Task instructions →
Which lines in the data below contain the word "casing"? Return each of them.

Input material →
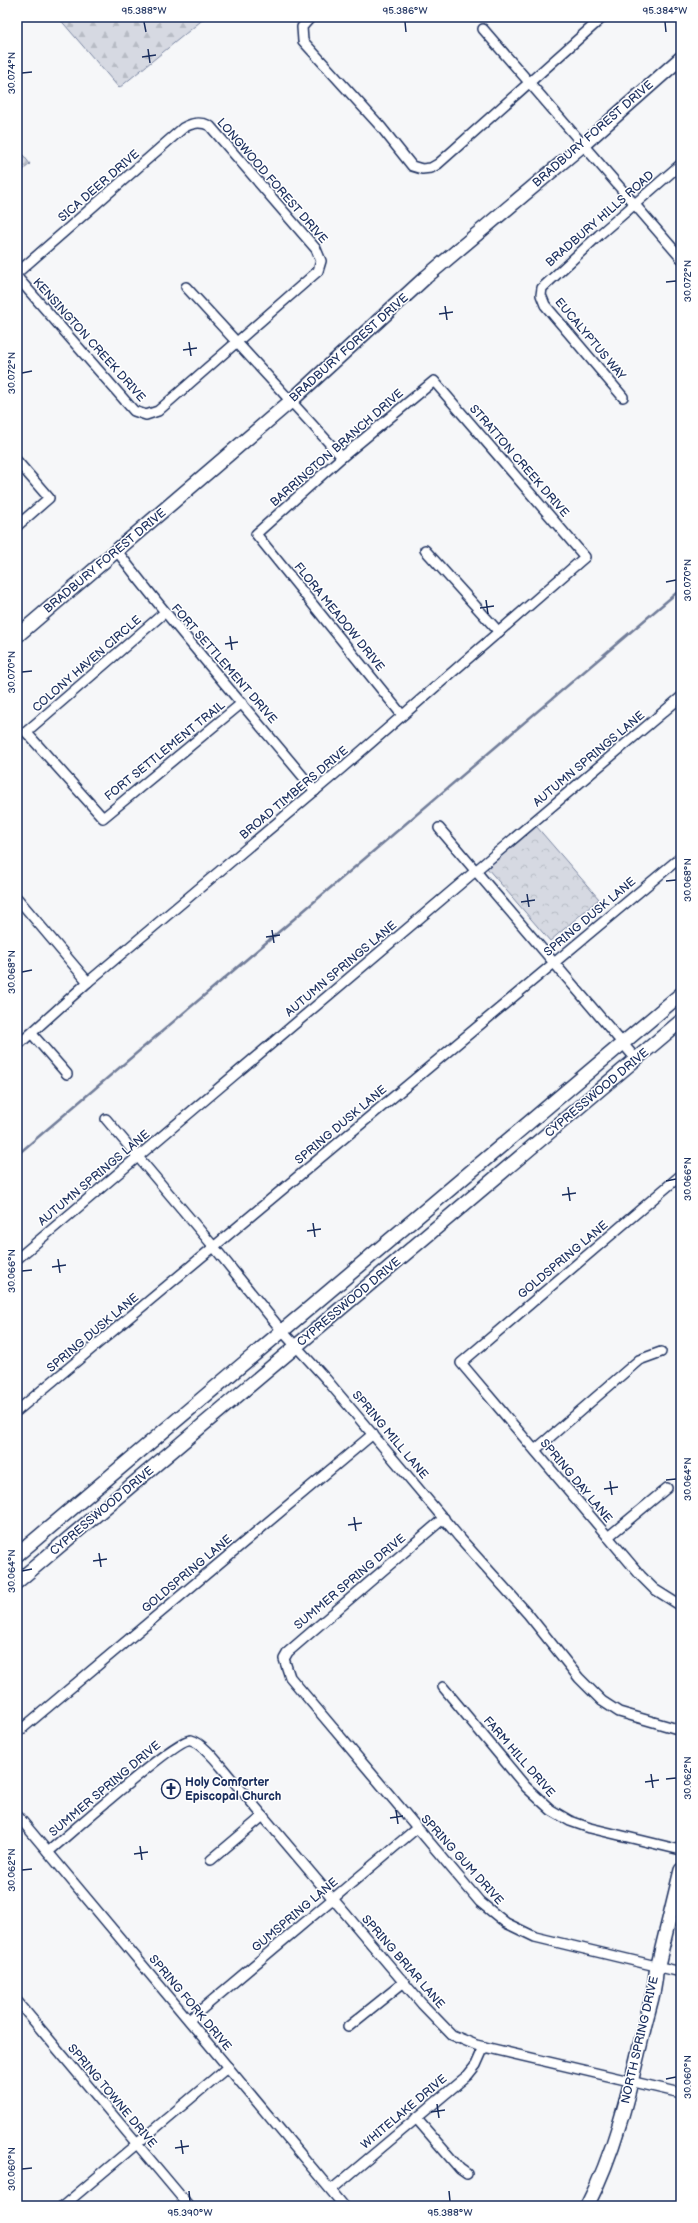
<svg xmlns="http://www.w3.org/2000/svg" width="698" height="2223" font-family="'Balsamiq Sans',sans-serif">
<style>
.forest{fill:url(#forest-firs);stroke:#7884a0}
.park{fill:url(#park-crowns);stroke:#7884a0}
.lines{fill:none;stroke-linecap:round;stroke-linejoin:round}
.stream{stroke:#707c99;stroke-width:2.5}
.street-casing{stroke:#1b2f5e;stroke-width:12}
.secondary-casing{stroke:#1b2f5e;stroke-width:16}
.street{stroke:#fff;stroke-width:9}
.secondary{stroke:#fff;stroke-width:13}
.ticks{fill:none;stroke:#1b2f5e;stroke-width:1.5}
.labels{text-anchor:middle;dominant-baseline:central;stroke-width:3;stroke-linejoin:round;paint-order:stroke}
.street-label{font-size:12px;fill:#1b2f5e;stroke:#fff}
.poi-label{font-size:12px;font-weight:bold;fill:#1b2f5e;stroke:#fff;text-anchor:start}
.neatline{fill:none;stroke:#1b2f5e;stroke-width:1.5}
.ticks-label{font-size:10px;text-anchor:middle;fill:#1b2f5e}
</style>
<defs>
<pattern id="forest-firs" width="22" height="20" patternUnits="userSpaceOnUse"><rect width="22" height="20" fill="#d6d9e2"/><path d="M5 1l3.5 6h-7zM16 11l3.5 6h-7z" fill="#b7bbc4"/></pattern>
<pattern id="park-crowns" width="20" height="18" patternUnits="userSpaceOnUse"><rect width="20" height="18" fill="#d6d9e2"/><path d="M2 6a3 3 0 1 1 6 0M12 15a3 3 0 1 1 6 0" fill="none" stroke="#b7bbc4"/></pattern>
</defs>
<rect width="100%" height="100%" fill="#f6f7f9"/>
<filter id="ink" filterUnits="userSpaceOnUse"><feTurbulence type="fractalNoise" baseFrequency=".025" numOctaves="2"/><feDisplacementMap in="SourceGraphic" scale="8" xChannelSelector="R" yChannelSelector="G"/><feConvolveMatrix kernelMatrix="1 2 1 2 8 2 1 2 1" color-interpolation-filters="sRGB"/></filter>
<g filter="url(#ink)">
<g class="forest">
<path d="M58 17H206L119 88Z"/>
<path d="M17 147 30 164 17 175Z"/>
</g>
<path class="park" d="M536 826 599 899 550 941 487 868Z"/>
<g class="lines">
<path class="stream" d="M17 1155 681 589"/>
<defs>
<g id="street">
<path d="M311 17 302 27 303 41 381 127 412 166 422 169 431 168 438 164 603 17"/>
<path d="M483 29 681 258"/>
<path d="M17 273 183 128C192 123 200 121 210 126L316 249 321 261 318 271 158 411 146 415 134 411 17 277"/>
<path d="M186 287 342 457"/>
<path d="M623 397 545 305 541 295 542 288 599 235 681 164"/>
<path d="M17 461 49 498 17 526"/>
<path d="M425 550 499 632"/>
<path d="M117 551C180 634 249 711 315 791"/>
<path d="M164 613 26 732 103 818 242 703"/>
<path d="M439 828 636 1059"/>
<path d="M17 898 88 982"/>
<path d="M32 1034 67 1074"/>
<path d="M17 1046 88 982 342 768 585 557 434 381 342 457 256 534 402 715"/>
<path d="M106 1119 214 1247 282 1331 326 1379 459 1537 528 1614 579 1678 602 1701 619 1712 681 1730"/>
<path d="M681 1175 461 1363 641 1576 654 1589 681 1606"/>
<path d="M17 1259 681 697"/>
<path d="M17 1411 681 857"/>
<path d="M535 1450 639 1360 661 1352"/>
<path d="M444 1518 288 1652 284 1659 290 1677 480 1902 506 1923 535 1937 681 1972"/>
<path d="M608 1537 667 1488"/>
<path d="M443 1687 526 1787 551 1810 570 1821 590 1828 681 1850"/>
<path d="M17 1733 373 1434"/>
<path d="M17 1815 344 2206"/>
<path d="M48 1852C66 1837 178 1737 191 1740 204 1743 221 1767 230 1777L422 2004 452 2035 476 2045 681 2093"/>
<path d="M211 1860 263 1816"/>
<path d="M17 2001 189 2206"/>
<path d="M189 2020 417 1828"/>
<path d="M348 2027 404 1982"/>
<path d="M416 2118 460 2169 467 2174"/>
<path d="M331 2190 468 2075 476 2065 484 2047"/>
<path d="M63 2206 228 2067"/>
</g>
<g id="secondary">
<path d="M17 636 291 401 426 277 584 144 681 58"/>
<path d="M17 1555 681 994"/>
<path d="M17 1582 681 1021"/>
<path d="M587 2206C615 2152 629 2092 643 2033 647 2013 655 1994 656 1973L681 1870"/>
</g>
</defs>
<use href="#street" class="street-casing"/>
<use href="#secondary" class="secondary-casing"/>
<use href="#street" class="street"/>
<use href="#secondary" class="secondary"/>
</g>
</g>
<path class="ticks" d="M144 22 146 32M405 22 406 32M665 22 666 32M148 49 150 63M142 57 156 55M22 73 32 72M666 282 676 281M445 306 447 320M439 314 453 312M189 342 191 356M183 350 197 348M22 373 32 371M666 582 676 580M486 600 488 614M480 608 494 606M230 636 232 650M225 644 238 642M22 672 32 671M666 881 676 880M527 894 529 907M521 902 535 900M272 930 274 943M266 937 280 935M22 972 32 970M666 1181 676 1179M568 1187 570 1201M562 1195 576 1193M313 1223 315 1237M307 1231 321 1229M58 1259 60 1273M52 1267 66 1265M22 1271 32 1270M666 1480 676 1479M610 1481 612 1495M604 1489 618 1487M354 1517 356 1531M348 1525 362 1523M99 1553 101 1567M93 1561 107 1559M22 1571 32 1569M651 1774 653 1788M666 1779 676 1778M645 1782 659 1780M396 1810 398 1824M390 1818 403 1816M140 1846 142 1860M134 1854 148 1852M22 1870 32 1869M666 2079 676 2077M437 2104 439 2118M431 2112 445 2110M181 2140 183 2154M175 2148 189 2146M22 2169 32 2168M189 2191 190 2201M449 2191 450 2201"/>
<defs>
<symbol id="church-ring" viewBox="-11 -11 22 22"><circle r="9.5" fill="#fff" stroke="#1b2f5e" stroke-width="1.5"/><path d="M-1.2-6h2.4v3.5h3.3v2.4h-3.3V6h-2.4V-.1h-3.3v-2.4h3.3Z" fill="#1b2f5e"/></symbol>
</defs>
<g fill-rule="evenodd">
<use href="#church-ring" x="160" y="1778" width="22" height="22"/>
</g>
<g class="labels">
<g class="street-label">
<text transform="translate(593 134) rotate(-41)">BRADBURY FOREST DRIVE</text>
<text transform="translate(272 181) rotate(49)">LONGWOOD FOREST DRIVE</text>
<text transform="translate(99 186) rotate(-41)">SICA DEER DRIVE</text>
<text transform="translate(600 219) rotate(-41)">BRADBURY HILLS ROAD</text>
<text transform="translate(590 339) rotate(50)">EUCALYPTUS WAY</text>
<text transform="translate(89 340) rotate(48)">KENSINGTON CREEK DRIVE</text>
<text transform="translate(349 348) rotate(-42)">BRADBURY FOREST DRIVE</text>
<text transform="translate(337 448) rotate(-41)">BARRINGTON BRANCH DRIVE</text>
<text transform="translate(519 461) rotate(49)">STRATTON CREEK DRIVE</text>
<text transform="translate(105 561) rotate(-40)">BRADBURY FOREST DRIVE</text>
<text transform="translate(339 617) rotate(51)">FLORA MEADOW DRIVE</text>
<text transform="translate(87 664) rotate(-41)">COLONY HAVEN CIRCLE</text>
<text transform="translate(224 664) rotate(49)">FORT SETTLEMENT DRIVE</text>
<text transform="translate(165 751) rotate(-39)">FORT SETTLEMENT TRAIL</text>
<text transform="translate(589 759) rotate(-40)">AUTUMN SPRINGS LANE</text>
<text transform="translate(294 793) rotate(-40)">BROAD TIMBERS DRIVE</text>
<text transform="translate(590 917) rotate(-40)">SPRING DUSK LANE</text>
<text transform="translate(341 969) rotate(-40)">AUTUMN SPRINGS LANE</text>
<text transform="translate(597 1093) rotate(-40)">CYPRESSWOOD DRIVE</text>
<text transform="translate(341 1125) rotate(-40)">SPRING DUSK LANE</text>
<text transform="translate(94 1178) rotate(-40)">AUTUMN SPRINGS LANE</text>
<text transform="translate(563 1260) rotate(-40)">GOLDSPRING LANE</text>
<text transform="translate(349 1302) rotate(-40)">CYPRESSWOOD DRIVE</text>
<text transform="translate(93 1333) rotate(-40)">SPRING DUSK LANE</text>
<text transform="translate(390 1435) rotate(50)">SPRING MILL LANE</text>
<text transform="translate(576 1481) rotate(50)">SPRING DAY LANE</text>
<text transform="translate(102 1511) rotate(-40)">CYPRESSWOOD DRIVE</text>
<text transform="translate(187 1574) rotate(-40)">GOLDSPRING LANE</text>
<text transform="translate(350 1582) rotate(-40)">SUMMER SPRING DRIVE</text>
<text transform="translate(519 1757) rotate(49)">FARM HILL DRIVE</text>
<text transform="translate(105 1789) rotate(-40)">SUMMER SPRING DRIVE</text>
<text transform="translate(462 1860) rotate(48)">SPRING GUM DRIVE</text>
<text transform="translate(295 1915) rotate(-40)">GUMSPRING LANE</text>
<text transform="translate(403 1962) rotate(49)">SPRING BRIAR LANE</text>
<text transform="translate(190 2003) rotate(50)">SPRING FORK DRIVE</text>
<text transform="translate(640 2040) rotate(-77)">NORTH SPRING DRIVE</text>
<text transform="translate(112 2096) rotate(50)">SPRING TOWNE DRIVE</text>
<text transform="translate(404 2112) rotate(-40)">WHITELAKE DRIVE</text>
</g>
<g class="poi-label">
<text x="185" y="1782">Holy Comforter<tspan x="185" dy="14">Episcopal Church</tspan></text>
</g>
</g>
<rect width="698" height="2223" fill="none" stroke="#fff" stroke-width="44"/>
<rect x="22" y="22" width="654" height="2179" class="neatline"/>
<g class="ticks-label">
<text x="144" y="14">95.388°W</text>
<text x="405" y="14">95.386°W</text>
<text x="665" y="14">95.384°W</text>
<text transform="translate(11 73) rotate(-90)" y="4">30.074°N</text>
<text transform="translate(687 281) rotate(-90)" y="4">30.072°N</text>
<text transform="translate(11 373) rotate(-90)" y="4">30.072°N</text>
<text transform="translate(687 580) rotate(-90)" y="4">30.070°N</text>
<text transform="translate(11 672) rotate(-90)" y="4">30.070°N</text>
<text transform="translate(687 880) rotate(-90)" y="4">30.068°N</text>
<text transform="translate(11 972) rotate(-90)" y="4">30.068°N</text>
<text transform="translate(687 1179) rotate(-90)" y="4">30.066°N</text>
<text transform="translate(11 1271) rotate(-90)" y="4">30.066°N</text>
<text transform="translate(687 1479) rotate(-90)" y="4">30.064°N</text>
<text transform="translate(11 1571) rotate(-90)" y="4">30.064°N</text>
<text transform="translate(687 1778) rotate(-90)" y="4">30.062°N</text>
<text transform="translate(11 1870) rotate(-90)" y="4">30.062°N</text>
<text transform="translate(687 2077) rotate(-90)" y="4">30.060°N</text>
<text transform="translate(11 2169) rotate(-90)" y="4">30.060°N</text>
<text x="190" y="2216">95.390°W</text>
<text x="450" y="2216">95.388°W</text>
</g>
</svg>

Task answer →
.street-casing{stroke:#1b2f5e;stroke-width:12}
.secondary-casing{stroke:#1b2f5e;stroke-width:16}
<use href="#street" class="street-casing"/>
<use href="#secondary" class="secondary-casing"/>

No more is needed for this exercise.